In July of 1503 Nicolás de Ovando was invited to a celebration being held in Yaguana by Anacaona (is considered the first “Thanksgiving” of the New World). Ovando led an expedition of 300 men plus dozens of rival natives into Jaragua. Ovando enticed several caciques “into a batey (large hut) to witness a tournament by Spaniards; when he touched his pectoral cross – a prearranged signal – Spaniards seized and bound the caciques, while others fell on the Indians milling outside.” (3) Cacica Anacaona and her Taíno noblemen were arrested — all accused of conspiracy for resisting occupation and executed.
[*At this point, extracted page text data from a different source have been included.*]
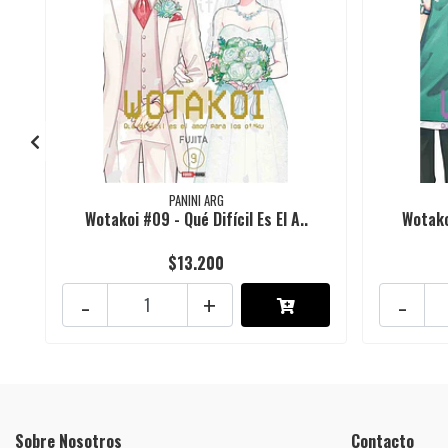
PANINI ARG
Wotakoi #09 - Qué Difícil Es El A..
Wotakoi
$13.200
-
+
-
Sobre Nosotros
Contacto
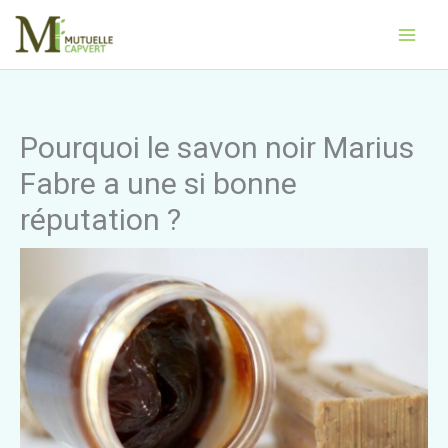
Aller
Main
au
Men
contenu
Pourquoi le savon noir Marius
Fabre a une si bonne
réputation ?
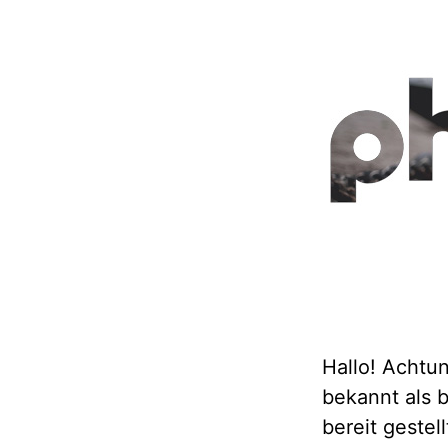
Hallo! Achtun
bekannt als b
bereit geste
Eighty of the noblemen were executed by being burned alive inside the batey.

Prior to her execution, Anacaona was offered clemency if she would give herself as concubine to one of the Spaniards which was common in the era. Standing with her fellow Tainos in solidarity, the cacica chose execution over colluding with her Spanish enemy, her refusal cementing her legend. Anacaona remained rebellious and independent until her violent public death. Because Anacaona refused the sexual offer of the Spanish intruders while others were shot, Anacaona was executed by hanging. She was only 29 years old. Her last words are reported to have been, “It is not honorable to kill; nor can honor propitiate the tragedy. Let us open a bridge of love, so that across it even our enemies may walk and leave for posterity their footprints.”

 

(1) Bartolomé de las Casas (1527). Historia de las Indias.

(2) Jean Fouchard (1972). Langue et littérature des Aborigènes d’Ayiti. pp. 86.

(3) Floyd, Troy (1973). The Columbus Dynasty in the Caribbean, 1492-1526. Albuquerque: University of New Mexico Press. pp. 61–63.